== Segment start ==

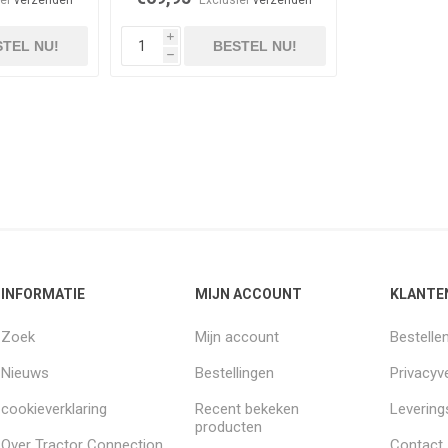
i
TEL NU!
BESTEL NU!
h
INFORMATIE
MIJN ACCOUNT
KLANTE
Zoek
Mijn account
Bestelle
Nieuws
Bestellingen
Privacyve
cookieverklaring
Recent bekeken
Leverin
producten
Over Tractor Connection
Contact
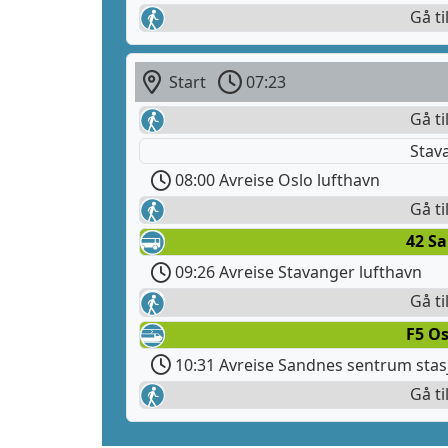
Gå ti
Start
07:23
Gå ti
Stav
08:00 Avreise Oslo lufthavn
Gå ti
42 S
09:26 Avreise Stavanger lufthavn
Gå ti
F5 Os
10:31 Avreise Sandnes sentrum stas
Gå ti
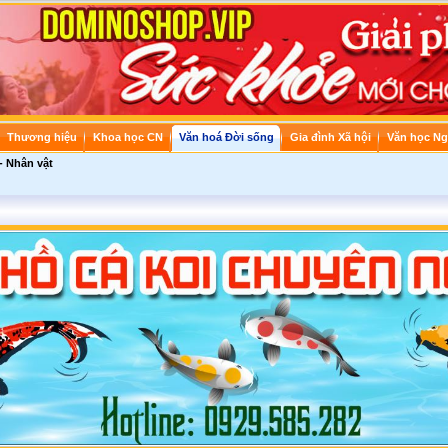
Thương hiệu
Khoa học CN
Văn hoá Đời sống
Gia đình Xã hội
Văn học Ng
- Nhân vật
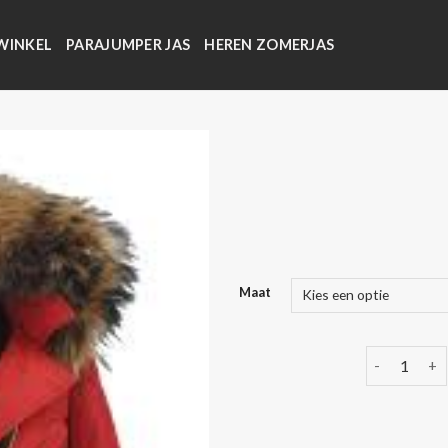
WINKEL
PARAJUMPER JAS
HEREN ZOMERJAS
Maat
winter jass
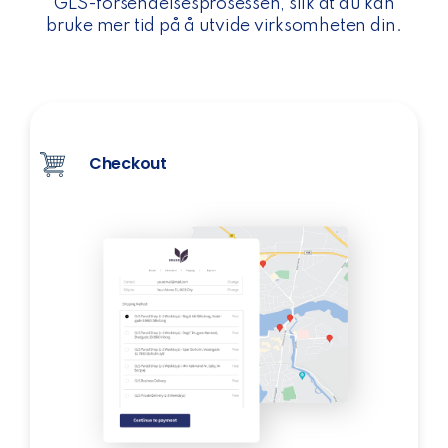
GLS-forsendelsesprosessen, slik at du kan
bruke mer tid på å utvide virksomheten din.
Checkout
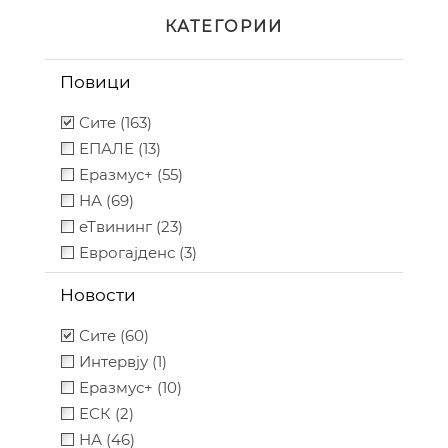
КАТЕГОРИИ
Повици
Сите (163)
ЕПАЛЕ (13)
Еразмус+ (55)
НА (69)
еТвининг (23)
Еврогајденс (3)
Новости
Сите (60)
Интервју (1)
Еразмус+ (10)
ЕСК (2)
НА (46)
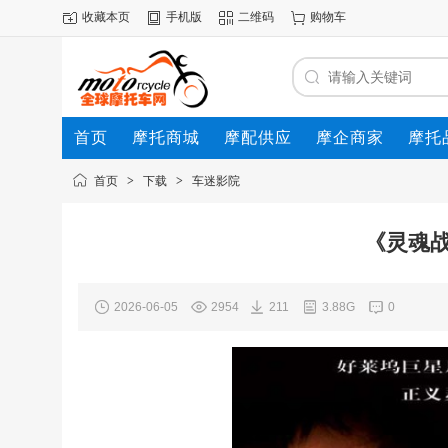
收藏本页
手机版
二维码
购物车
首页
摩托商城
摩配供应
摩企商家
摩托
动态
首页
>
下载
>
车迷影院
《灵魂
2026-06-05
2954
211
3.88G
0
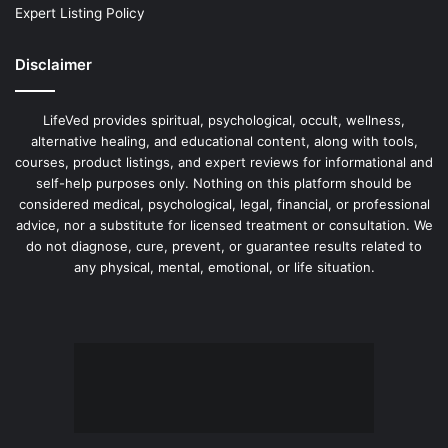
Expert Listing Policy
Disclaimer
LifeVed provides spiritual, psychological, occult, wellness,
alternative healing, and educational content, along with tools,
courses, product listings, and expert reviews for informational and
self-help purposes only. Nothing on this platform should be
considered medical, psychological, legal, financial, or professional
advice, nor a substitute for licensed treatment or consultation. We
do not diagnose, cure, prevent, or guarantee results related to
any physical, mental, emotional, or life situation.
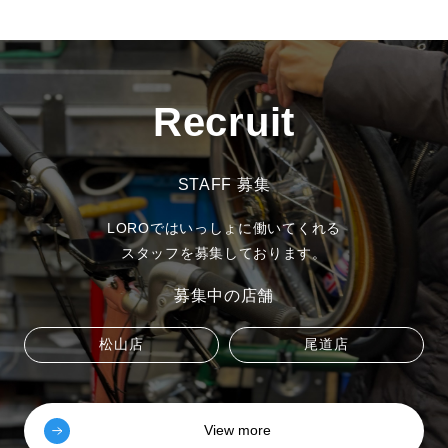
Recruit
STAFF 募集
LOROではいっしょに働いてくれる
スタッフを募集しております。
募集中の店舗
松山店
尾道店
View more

== Segment end ==
== Segment start ==

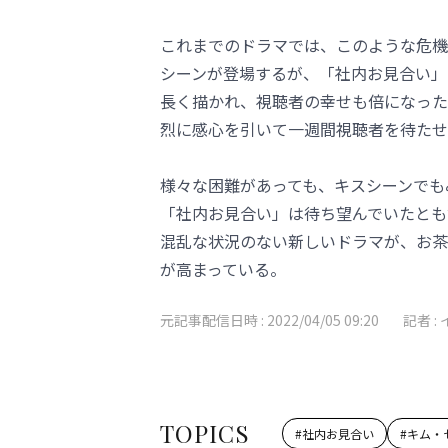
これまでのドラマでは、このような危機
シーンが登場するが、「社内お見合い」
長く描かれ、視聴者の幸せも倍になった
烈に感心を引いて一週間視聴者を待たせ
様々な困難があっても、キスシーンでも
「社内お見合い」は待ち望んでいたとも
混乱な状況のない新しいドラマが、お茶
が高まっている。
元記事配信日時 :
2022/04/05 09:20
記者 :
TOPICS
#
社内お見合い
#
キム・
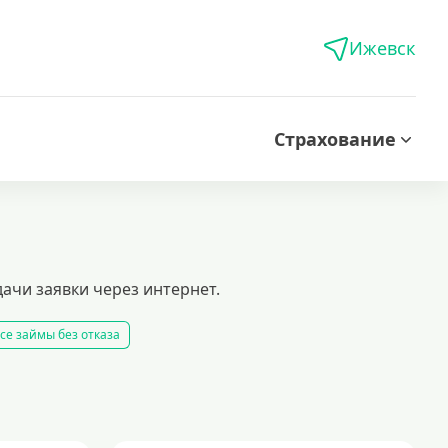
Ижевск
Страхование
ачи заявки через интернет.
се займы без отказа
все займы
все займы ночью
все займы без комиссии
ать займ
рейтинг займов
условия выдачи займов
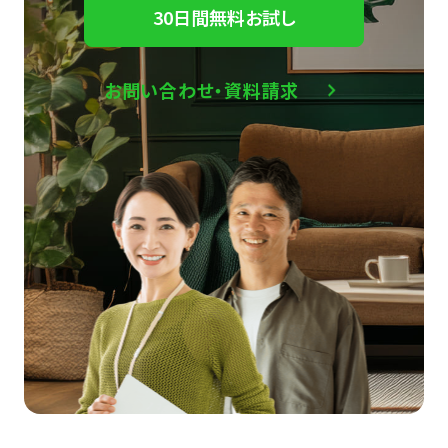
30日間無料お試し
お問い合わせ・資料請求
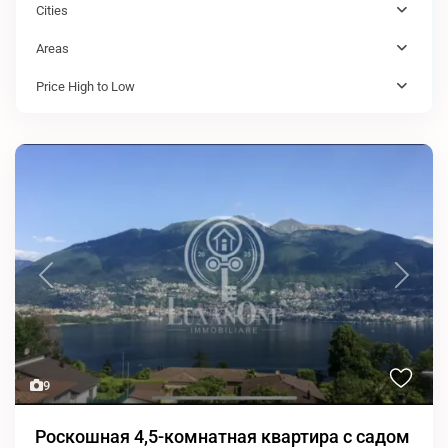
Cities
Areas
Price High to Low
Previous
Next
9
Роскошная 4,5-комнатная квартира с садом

== Segment end ==

Return exactly the stretch above whose first line contains "ачи заявки через интернет." and whose last line contains "Роскошная 4,5-комнатная квартира с садом", and nothing outside it. The pictures should not appear.

ачи заявки через интернет.
се займы без отказа
все займы
все займы ночью
все займы без комиссии
ать займ
рейтинг займов
условия выдачи займов
30日間無料お試し
お問い合わせ・資料請求
Cities
Areas
Price High to Low
Previous
Next
9
Роскошная 4,5-комнатная квартира с садом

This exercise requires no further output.